[Work to be completed] Repeat precisely the line in which "- coffee maker [421,154,472,205]" occurs and all lines that follow it in the entries below. Pictures must be omitted.

=-=-=

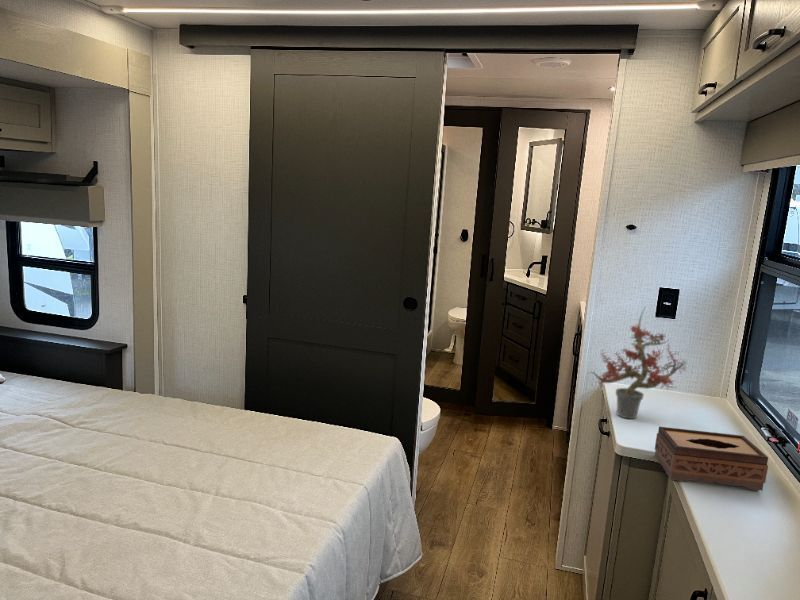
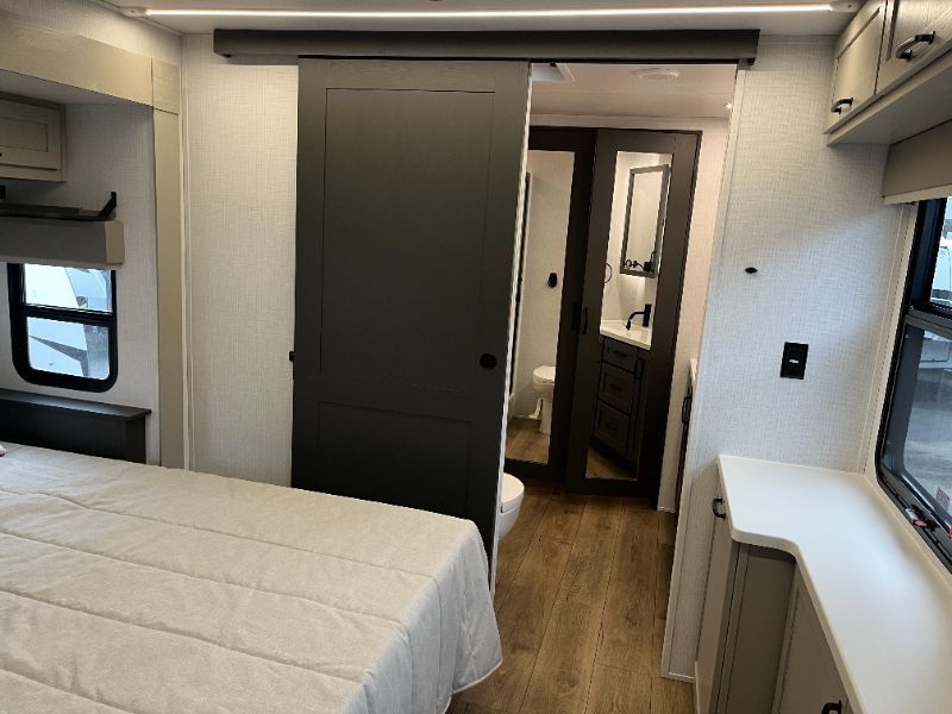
- potted plant [588,307,688,420]
- tissue box [654,426,769,492]
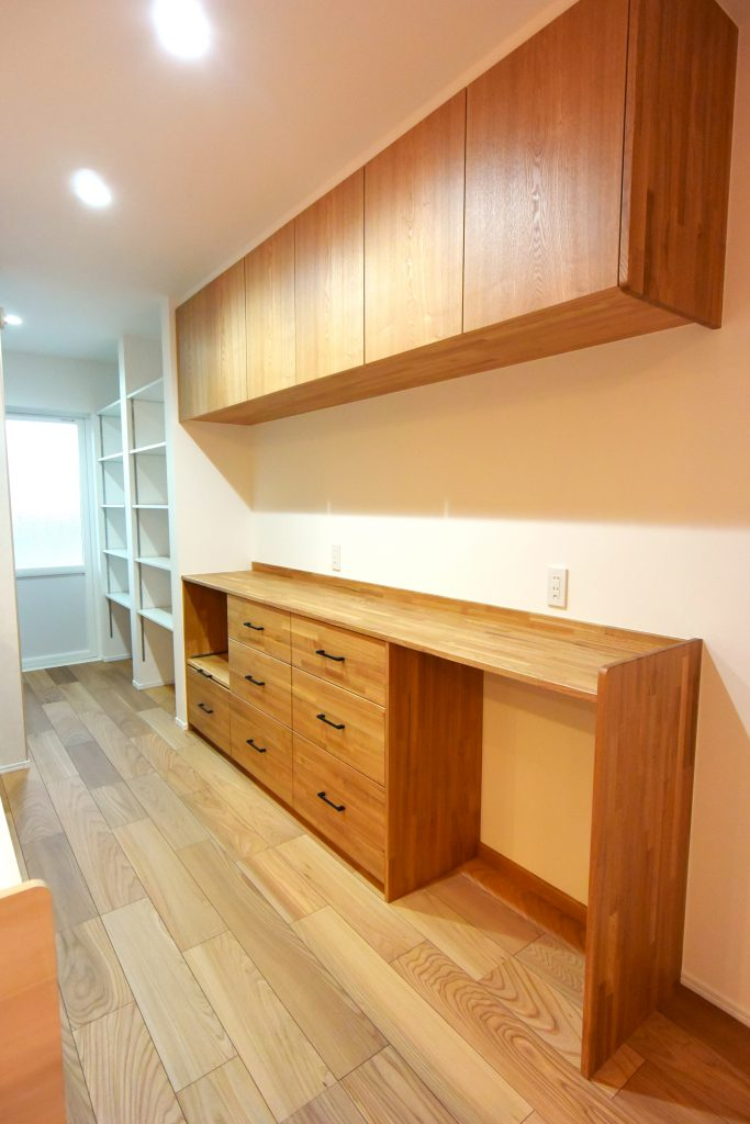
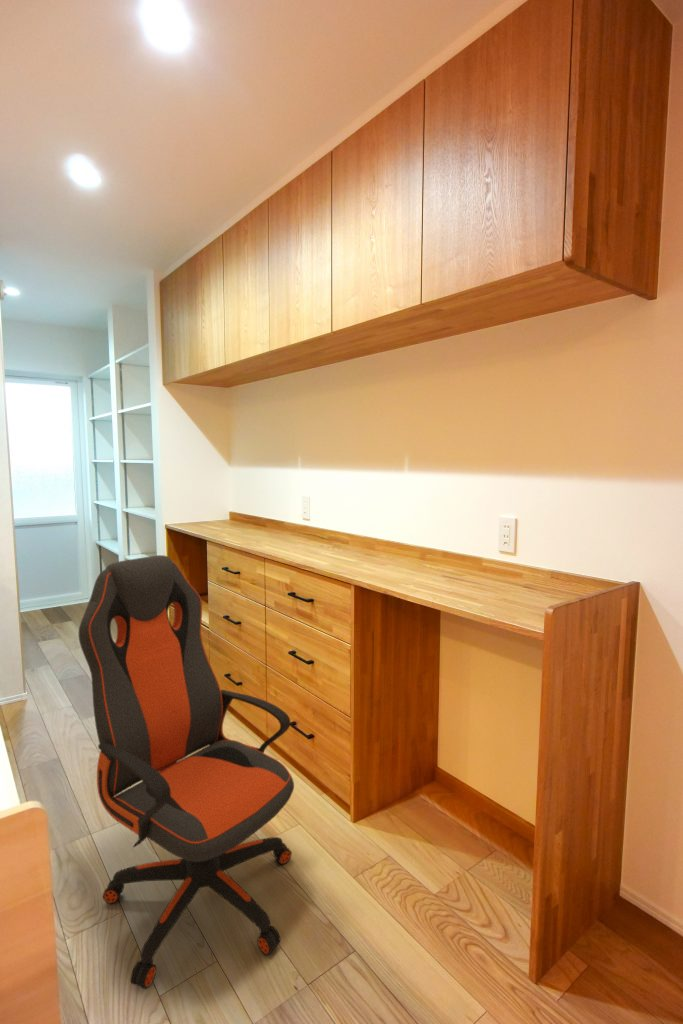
+ office chair [78,554,295,990]
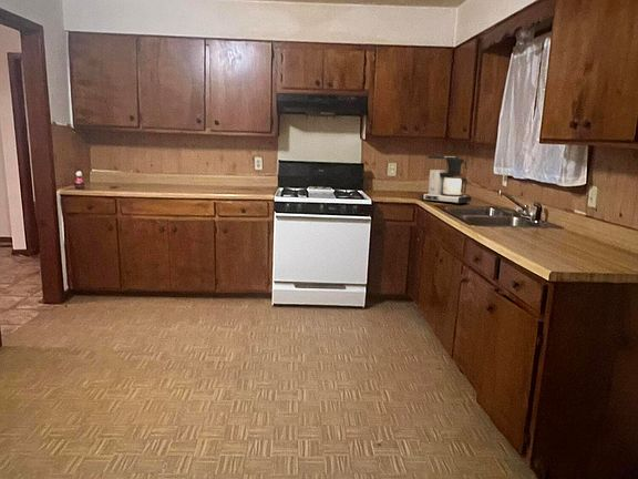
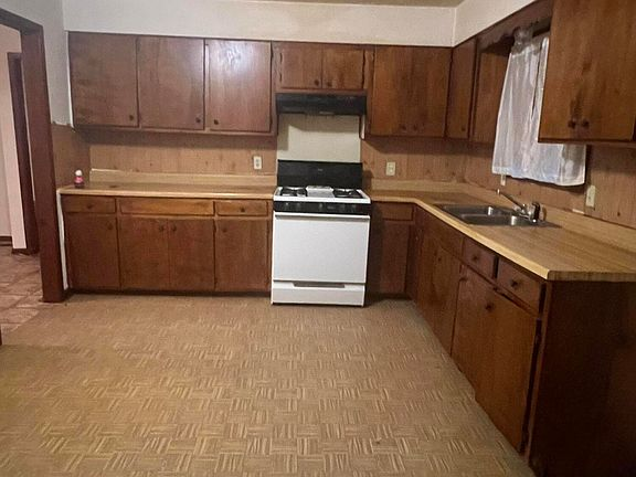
- coffee maker [421,154,472,205]
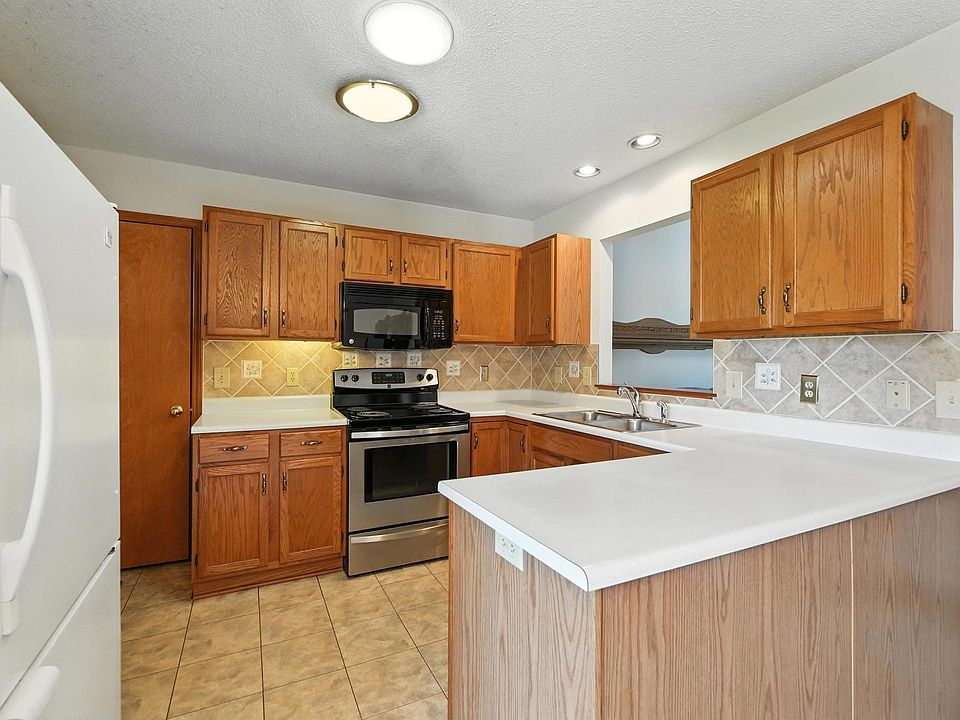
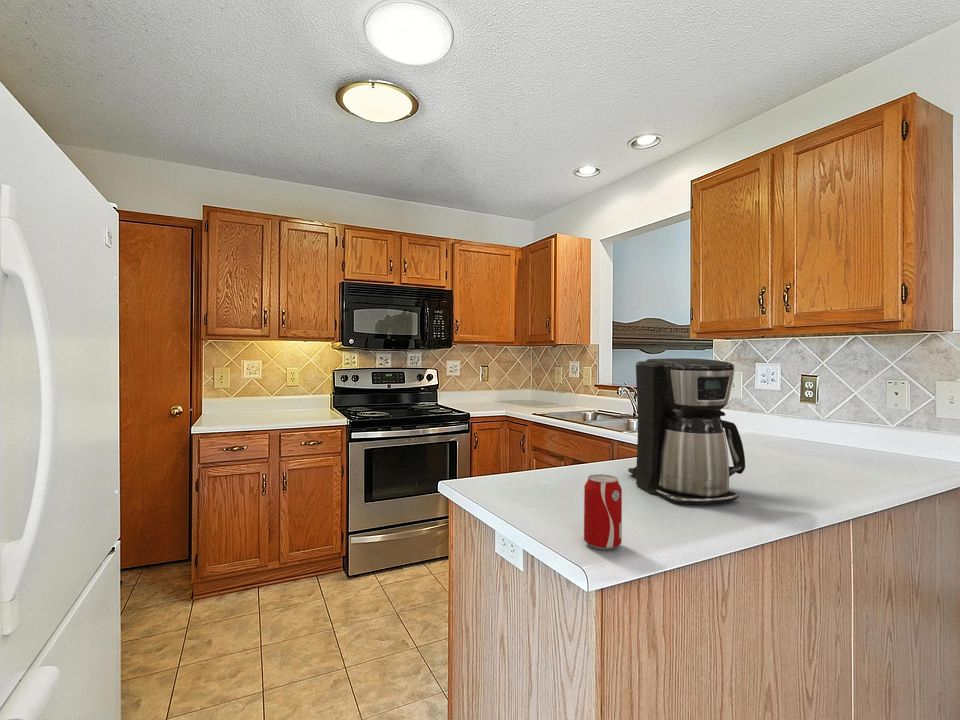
+ beverage can [583,473,623,551]
+ coffee maker [627,357,746,505]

=-=-=

[Response box]
- coffee maker [421,154,472,205]
+ beverage can [583,473,623,551]
+ coffee maker [627,357,746,505]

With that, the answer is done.